Assigned task - Look for the string "lines" in the data below, and copy each line that holds it.

Task material -
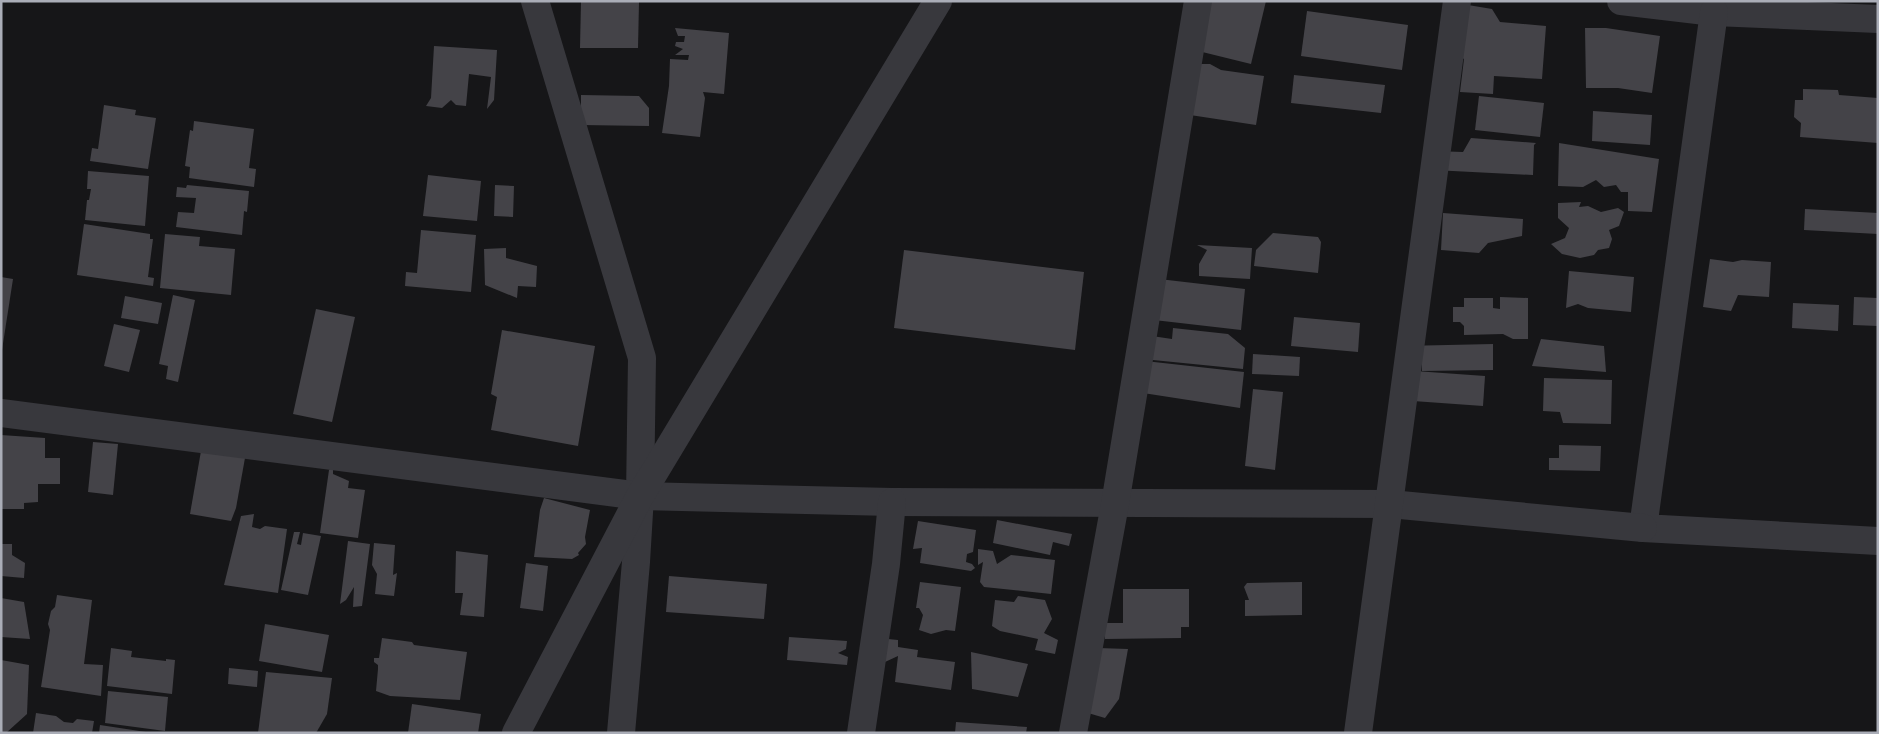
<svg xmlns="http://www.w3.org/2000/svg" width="1879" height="734" font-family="'PT Sans Narrow',sans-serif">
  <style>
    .building { fill: #444348 }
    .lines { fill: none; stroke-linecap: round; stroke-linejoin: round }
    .minor { stroke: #38383d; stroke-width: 28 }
  </style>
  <rect width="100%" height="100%" fill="#161618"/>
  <!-- building -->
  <g class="building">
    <polygon points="581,1 639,2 638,48 580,48"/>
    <polygon points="1197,1 1266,1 1251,64 1186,48"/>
    <polygon points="1468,5 1492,9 1500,22 1546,26 1542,79 1494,76 1493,94 1460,92 1464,59 1457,55"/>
    <polygon points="1307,11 1408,25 1402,70 1301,56"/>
    <polygon points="675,28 729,33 724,94 703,92 705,98 700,137 662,133 669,86 670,59 688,60 689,55 675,55 683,49 675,46 676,42 684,42 685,36 678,36"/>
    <polygon points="1585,28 1606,28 1660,36 1652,93 1618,88 1586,88"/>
    <polygon points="434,46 497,50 494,100 487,109 491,77 469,74 466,106 456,105 451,100 442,108 426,106 431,98"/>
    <polygon points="1189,64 1210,64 1221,70 1264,76 1256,125 1190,115"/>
    <polygon points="1294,75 1385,85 1381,113 1291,103"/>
    <polygon points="1803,89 1838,90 1839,95 1878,98 1878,143 1800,137 1801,123 1794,117 1795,100 1803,100"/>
    <polygon points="581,95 639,96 649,108 649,126 581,125"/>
    <polygon points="1479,96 1544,103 1540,137 1475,130"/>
    <polygon points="104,105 136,110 135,115 156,118 148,169 90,161 92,148 98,149"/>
    <polygon points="1593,111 1652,115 1650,145 1592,141"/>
    <polygon points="194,121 254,129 249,168 256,169 254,187 189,178 190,167 185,166 190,130 193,131"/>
    <polygon points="1471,138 1536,143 1534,145 1533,175 1433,170 1433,151 1463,152"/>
    <polygon points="1559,143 1659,159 1652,212 1628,211 1628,192 1621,192 1616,185 1604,187 1596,180 1583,187 1558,186"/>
    <polygon points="88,171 149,176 145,226 85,220 87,200 89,200 91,189 87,189"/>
    <polygon points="428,175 481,181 477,221 423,216"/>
    <polygon points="187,185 249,191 247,212 244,211 242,235 176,227 178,212 194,213 196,198 176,197 177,187 186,188"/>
    <polygon points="495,185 514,186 513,217 494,216"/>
    <polygon points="1581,202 1579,207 1588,206 1601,212 1618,208 1624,212 1619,226 1609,230 1612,239 1609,248 1598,250 1594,255 1580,258 1562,254 1551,244 1565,238 1569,228 1558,218 1558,203"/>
    <polygon points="1805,209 1878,213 1878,234 1804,230"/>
    <polygon points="1443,213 1523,219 1522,236 1488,243 1479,253 1441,250"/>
    <polygon points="84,224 150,234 150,239 153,239 148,277 154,278 153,286 77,275"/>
    <polygon points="421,230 476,235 471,292 405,286 406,272 417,273"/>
    <polygon points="1273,233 1318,237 1321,242 1318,273 1254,266 1256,250"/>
    <polygon points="165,234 200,237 199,246 235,249 231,295 160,288"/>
    <polygon points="1197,245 1252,248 1250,279 1199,276 1199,264 1207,250"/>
    <polygon points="506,248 506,258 537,266 536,287 518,286 517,298 485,285 484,249"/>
    <polygon points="904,250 1084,272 1075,350 894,328"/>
    <polygon points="1710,259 1733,262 1742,260 1771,262 1769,297 1738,295 1731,311 1703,307"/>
    <polygon points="1569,271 1634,277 1631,312 1588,308 1578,304 1566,308"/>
    <polygon points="1,277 13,279 2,350 1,350"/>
    <polygon points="1159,279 1245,289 1241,330 1154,320"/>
    <polygon points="173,295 195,300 178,382 166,379 168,366 159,364"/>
    <polygon points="125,296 162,303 158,324 121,318"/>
    <polygon points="1500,297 1528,298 1528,339 1513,339 1503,334 1464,335 1464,326 1460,322 1453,322 1453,307 1464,307 1464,298 1493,298 1493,308 1500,309"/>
    <polygon points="1854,297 1878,298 1878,326 1853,325"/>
    <polygon points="1793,303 1839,305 1838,331 1792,328"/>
    <polygon points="316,309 355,317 332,422 293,414"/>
    <polygon points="1294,317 1360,323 1358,352 1291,346"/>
    <polygon points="114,324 140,330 129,372 104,366"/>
    <polygon points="1173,328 1228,334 1245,348 1243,369 1143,359 1145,335 1172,339"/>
    <polygon points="502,330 595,346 578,446 491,430 497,397 491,394"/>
    <polygon points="1541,339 1604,346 1606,372 1532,366"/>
    <polygon points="1493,344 1493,370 1422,371 1422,362 1402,362 1402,346"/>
    <polygon points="1253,354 1300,357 1299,376 1252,374"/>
    <polygon points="1145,361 1244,372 1240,408 1143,393"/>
    <polygon points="1401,370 1485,376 1483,406 1399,400"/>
    <polygon points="1544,378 1612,380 1611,424 1563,423 1560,412 1543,411"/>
    <polygon points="1253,389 1283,392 1275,470 1245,466"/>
    <polygon points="1,435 45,438 45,458 60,458 60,484 38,484 38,502 24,503 24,509 1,509"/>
    <polygon points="93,442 118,444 113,495 88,492"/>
    <polygon points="1559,445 1601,446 1600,471 1549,470 1549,458 1559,458"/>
    <polygon points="201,451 245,458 236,508 231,521 190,514"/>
    <polygon points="333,467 333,474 349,481 348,488 365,490 358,538 320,533 329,470"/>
    <polygon points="544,498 590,510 585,537 586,544 578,553 579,555 572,559 534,557 540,510"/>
    <polygon points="254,514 252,527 260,529 265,526 287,529 278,593 224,585 241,516"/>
    <polygon points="997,520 1072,534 1069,546 1053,542 1050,555 993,543"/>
    <polygon points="918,521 976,530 973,552 967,554 966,562 972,564 975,568 971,571 920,563 922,548 913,549"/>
    <polygon points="294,532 300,532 297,544 301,545 303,533 321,536 308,595 281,590"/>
    <polygon points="348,541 370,544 362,606 353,607 354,587 346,600 340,604"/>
    <polygon points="374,543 395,545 393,575 397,573 394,596 375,594 377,574 372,565"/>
    <polygon points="2,544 12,544 12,555 25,563 24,578 1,576"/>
    <polygon points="978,549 993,551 997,564 1011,555 1055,560 1051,594 984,587 980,582 983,562 978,565"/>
    <polygon points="456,551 488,555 484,617 460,615 463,593 455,593"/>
    <polygon points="526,563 548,566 543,611 520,608"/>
    <polygon points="669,576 767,584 764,619 666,612"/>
    <polygon points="920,582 961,587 955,631 946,630 931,634 919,630 923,615 919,608 916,608"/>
    <polygon points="1302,582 1302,615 1245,616 1245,600 1249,600 1244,587 1247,583"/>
    <polygon points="1123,589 1189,589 1189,627 1181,627 1181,638 1105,639 1105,623 1123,623"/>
    <polygon points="57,595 92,600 84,664 103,665 101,696 41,687 50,630 48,624 51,611 55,607"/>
    <polygon points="1018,596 1045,600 1052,619 1044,633 1058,640 1055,654 1035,650 1038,639 1000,631 992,626 995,600 1014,602"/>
    <polygon points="1,598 24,602 30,639 1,637"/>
    <polygon points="265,624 329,635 322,672 259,661"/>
    <polygon points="789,637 847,641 846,649 838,653 848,657 847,665 787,660"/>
    <polygon points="382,638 412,642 414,645 467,652 460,700 390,696 376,691 378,669 378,665 374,662 374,658 379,658"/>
    <polygon points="888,639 898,640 898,647 918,650 917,657 955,662 951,690 895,682 898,656 885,662"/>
    <polygon points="111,648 132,651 131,657 166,661 166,659 175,660 172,694 107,686"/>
    <polygon points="1098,648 1128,649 1119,699 1105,718 1088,713"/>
    <polygon points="971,652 1028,664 1018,697 972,689"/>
    <polygon points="1,660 29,665 27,714 6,733 1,733"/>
    <polygon points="229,668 258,671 257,687 228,684"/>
    <polygon points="266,672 332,678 327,714 316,733 258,733"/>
    <polygon points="108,691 168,697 165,731 105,723"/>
    <polygon points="412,704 481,714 478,733 408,733"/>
    <polygon points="36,713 56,716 64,722 73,723 77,719 94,721 92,733 33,733"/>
    <polygon points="956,722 1027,727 1026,733 955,733"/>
    <polygon points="100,725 146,732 146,733 99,733"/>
  </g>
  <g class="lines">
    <!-- minor -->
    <g class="minor">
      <polyline points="535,1 642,358 640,496 636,562 621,733"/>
      <polyline points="1621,1 1714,12 1878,19"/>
      <polyline points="1714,12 1643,528 1878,541"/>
      <polyline points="1,413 640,496 892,502 1390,504 1643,528"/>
      <polyline points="516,733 640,496 938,1"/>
      <polyline points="861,733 886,564 892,502"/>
      <polyline points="1073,733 1115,504 1198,1"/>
      <polyline points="1358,733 1457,1"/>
    </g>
  </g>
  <!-- border -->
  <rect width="1879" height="734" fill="none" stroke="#aaadb7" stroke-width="5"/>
</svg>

Problem solution -
    .lines { fill: none; stroke-linecap: round; stroke-linejoin: round }
  <g class="lines">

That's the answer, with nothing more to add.